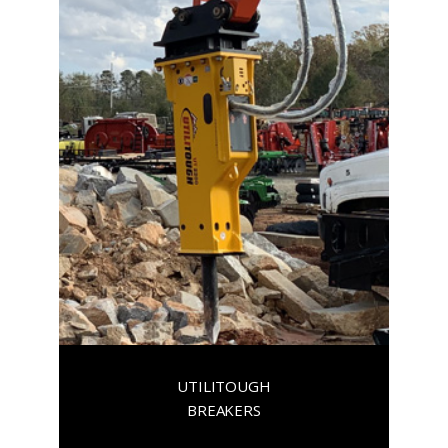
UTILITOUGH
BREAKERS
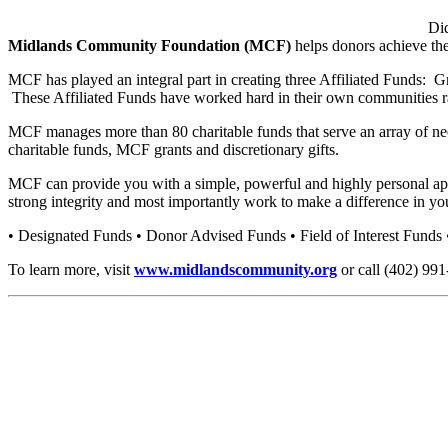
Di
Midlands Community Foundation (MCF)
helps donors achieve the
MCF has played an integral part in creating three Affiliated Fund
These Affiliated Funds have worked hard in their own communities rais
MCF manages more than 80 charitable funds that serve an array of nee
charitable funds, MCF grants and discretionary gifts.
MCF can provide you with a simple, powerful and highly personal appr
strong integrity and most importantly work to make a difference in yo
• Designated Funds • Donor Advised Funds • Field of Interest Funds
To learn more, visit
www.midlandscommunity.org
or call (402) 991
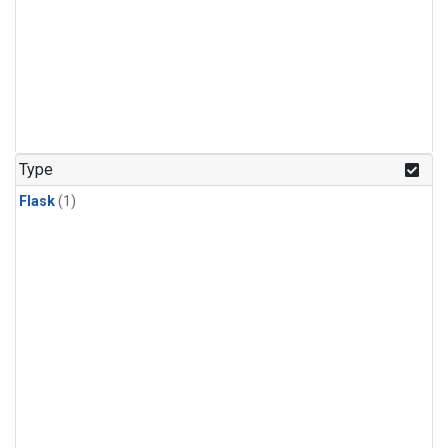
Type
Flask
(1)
.....
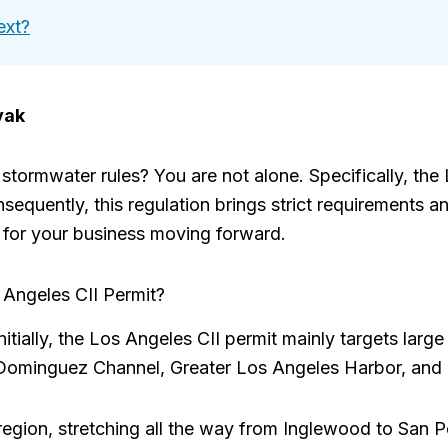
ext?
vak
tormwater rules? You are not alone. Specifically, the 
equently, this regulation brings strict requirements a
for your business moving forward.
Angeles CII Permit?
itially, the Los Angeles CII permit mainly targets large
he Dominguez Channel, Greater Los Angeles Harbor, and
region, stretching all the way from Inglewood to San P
.....
If a line in the records has the word "Affiliated", copy that line.

MCF has played an integral part in creating three Affiliated Fund
These Affiliated Funds have worked hard in their own communities rais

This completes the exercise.